The diagram below displays an overview of the Jedox software architecture:
Jedox In-Memory DB (OLAP), a database completely loaded into the memory, providing high performance. The In-Memory DB is written in C++.
Jedox Excel Add-in can be installed on top of an already-existing Excel environment. Through its database function called PALO.DATA, it provides data modeling, data integration, and reporting. The Excel Add-in is written in C++ and C#(.NET).
Jedox Integrator/ETL (Server and Client) is the integration tool of the Jedox Platform. It provides out-of-the-box connections with data extraction, transformation, and load. Jedox Integrator is written in Java.
Jedox Mobile is a mobile application that allows you to check real-time dashboards, reports, perform ad hoc data analysis or submit planning figures. Jedox Mobile is written in Swift on iOS and Java on Android.

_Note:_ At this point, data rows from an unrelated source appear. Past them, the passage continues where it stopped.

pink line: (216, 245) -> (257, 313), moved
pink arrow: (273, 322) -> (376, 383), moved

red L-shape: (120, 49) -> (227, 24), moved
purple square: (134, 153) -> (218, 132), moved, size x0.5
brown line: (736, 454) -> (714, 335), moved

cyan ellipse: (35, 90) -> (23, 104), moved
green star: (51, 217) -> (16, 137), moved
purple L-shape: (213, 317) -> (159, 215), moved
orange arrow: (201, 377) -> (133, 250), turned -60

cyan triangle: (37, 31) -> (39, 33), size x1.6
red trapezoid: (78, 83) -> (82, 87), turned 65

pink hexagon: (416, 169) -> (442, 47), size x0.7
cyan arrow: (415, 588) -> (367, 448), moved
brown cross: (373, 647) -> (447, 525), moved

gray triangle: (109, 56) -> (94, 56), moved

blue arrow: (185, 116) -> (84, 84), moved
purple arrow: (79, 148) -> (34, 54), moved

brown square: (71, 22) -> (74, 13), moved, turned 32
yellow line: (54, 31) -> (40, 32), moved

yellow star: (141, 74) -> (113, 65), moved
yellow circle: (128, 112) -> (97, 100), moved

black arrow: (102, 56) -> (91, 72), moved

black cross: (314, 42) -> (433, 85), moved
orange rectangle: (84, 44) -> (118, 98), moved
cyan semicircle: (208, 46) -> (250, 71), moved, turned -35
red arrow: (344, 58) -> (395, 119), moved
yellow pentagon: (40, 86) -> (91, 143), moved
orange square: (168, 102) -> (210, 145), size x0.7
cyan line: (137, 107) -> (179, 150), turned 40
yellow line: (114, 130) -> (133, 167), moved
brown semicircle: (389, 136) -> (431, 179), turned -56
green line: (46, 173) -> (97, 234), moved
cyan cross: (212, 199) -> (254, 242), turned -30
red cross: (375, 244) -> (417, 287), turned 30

Jedox Marketplace offers access to out-of-the-box application models and demos.
The GPU Accelerator provides added performance boost with extra calculation speed by leveraging the distributed computing power of server graphic cards in parallel GPU processing.
The pre-built connectors allow you to add Jedox on top of other enterprise systems such as SAP, Salesforce, Qlik or Tableau.

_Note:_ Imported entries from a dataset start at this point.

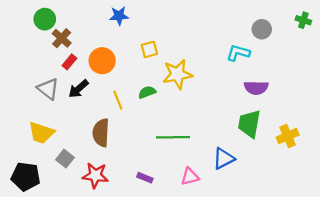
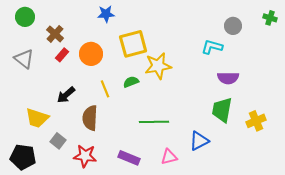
green circle: (45, 19) -> (25, 17), moved
yellow square: (149, 49) -> (133, 44), size x1.8
gray triangle: (48, 89) -> (24, 59), moved
black arrow: (78, 89) -> (66, 95), moved
purple rectangle: (145, 178) -> (129, 158), size x1.5

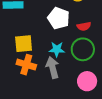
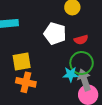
cyan star: (57, 49) -> (71, 74), moved
gray arrow: (52, 68) -> (84, 80), moved

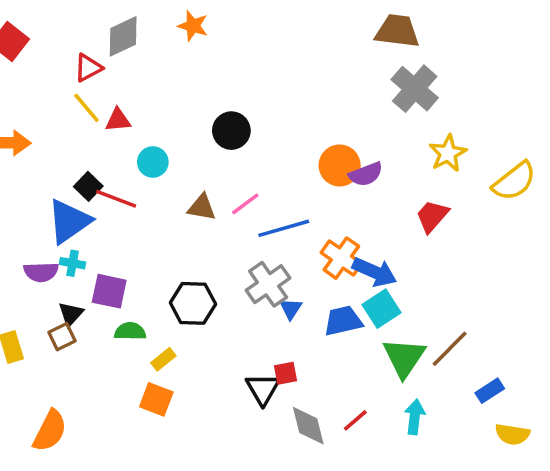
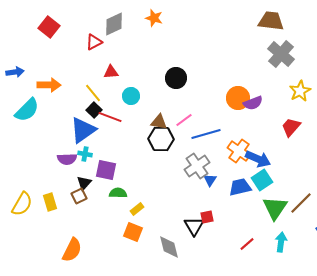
yellow line: (86, 108) -> (93, 93), moved
black hexagon: (193, 303) -> (161, 139), moved
gray diamond: (308, 426) -> (169, 247), moved

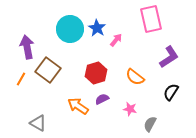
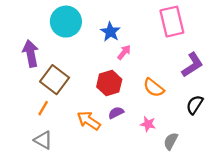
cyan circle: (70, 29) -> (66, 22), moved
pink arrow: (116, 40) -> (124, 52), moved
orange line: (21, 79) -> (43, 108), moved

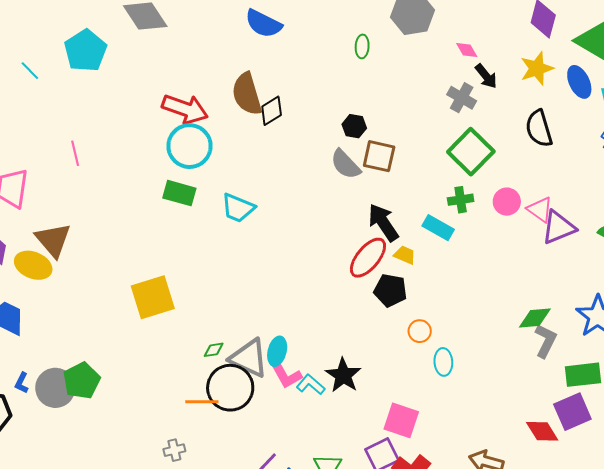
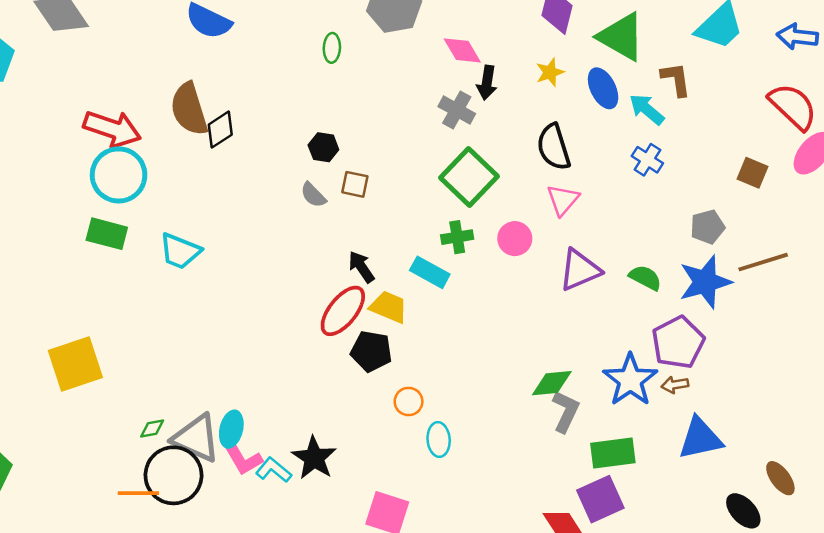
pink diamond: (467, 50) -> (462, 50), size x1.4
yellow star: (537, 69) -> (550, 72), size x0.7
black arrow: (486, 76) -> (487, 83), turned 48
brown square: (379, 156) -> (355, 184), size x0.7
gray semicircle: (346, 164) -> (313, 195), size x0.7
pink triangle: (540, 210) -> (563, 200), moved, turned 36
black arrow: (383, 223) -> (361, 267), size x0.7
yellow trapezoid: (405, 255) -> (389, 307), size x1.4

See Software Development and Testing at Jedox for more details.
When it connects to the In-Memory DB, Excel sends requests via HTTP/s to the REST API of the In-Memory DB and receives the responses in CSV format. Many dialogs in Excel Add-in use the same dialogs as Jedox Web. A web browser based on Chromium is integrated into the Add-in.
Note: Excel Add-in must have a valid connection to a Jedox Web front-end server.
When a web browser accesses Jedox Web, all the requests from the browser are made to the Jedox Web front-end server, such as Apache. Some of the requests trigger an action in the PHP part of the Jedox Web front-end Server. For example, many of the OLAP-based dialogs in spreadsheets operate like this. Other requests pass through Apache (sometimes directly, sometimes through PHP), which then serves as a proxy to other backend components, Core and RPC. In turn, these three components sometimes contact the two “backends”, Integrator and In-Memory DB.
Jedox Web needs an “internal” connection to the Jedox In-Memory DB because it uses it as a metadata storage. It also needs to carry out certain operations as a “super user” with similar rights to the OLAP “admin” user. Like all connections to the In-Memory DB, these connections are made to its REST API, by default on port 7777 (or 7778 if the In-Memory DB uses https).
When you log in to Jedox Web, the front-end server uses the given login credentials to create a session in the In-Memory DB. The session lives at first in the PHP part of the front end and is used to fetch necessary metadata (such as file hierarchies) from the In-Memory DB called through the Jedox Web interface. It is, for example, used in some of the OLAP-based dialogs in spreadsheets.
Web spreadsheets are loaded, calculated, and saved in the Spreadsheet Server component. To provide spreadsheet content to the Jedox Web front end (and then your web browser), the Spreadsheet Server and the Jedox Web front end communicate via the AJP protocol, which is by default on port 8193. If a Web Spreadsheet shows data from the In-Memory DB (e.g. in a PALO.DATA formula), the Spreadsheet Server will fetch this data.
When you open the Integrator in Jedox Web, Apache proxies the requests made by the browser to the RPC servlet in Tomcat, using Tomcat’s AJP interface port. Note that in Linux environments, the two back-end components RPC and Integrator are executed in two separate instances of the Tomcat server, which allows separate configuration and monitoring of the two components.
The integrated Scheduler loads all the defined scheduled tasks and the information of when to execute them. It is part of the RPC webapp/servlet in tomcat. When it performs Integrator tasks, it connects to the Integrator server the same way the Integrator UI does, via the Integrator SOAP API on HTTP. For Batch PDF / XLSX tasks, it contacts the Jedox Web frontend, for example Apache, via the HTTP of the frontend. For In-Memory Database (OLAP) tasks, it contacts the In-Memory Database via its HTTP interface, but it uses Apache and the Spreadsheet Server as a proxy.